Here’s what we’re reading on this blustery Friday:
- “Duck given legal tool for access during beach nourishment” reads the headline in Coastal News Today, referencing how the North Carolina legislature recently delegated the power of eminent domain. But before you think that eminent domain abuse has gone too far, it’s the Town of Duck, NC.
- Next, up, “New York’s smallest piece of private land,” about a very small slice (500 square inches) of private property in Greenwich Village. Wonder what the rent on that place would be?
- From the New York Times, the final chapter in the Vera Coking story out of Atlantic City, NJ, “Luster Lost, Atlantic City Home Is Auctioned for $530,000.” Ms. Coking is the homeowner who dared say “no” to Donald Trump when he got the government to try and use eminent domain to take her home for a parking lot for his adjacent casino/hotel. She won in the courts, and now lives in California, and after unsuccessfully trying to sell the home for a number of years, it went to auction. Her story is also somewhat of a mirror of Atlantic City’s recent troubles, as whatever gloss that place had has definitely worn off.
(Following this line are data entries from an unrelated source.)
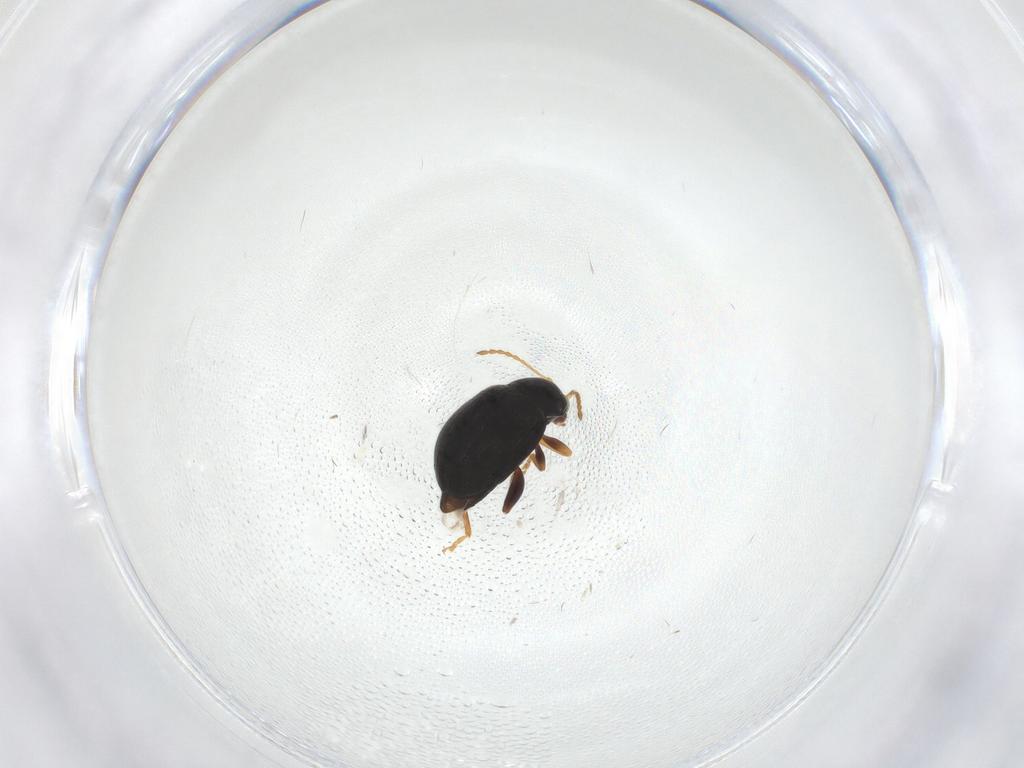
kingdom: Animalia
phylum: Arthropoda
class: Insecta
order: Coleoptera
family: Chrysomelidae
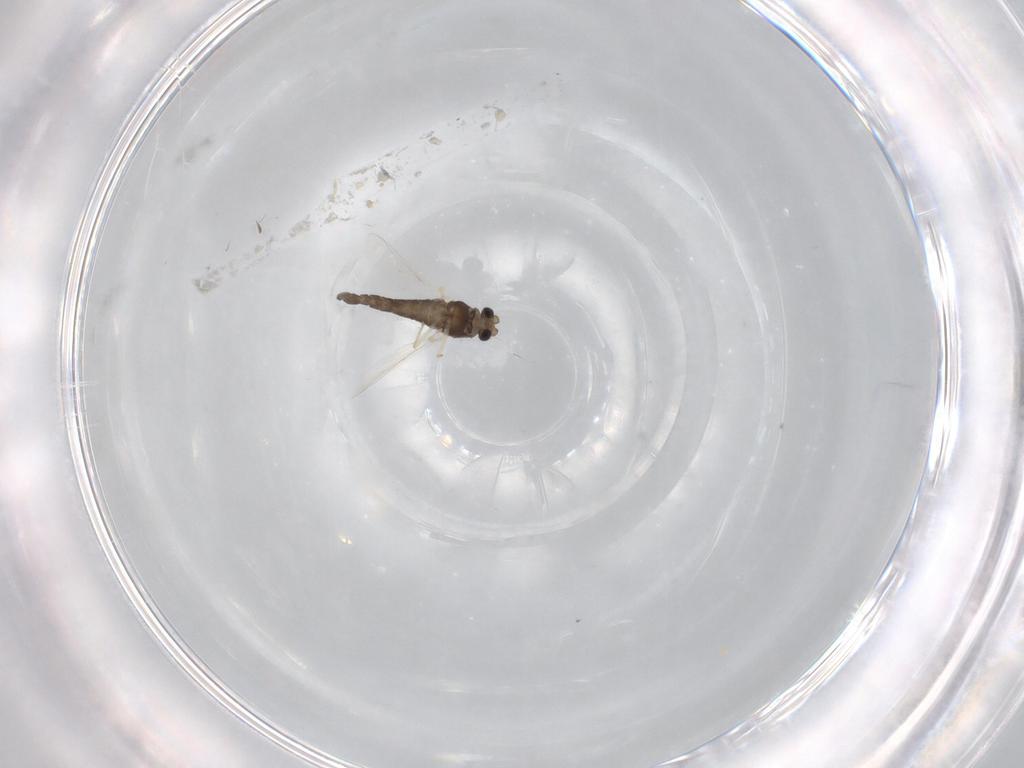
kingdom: Animalia
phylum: Arthropoda
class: Insecta
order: Diptera
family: Chironomidae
- “Silver bullet or long shot? ‘Takings challenges to drilling regs face iffy fate” (“New Yorkers expected to reap a profit on natural gas buried in the Marcellus Shale. Government officials got in the way, and now landowners want compensation.”). Fracking and takings law — what could go wrong?
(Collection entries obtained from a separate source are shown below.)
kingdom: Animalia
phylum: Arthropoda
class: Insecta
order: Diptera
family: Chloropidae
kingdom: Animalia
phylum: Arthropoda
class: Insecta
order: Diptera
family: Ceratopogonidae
- More on the subject from the Wall Street Journal, “Anti-Fracking Laws vs. Property Rights” (“The growing efforts by state and local governments to stop hydraulic fracturing, or ‘fracking,’ to extract natural gas could end up in the Supreme Court. These efforts may unconstitutionally limit property owners’ ability to profit from their mineral rights.”).
- “Pipelines and Power Lines,” or, what is a “common carrier” in the world of crude oil transportation.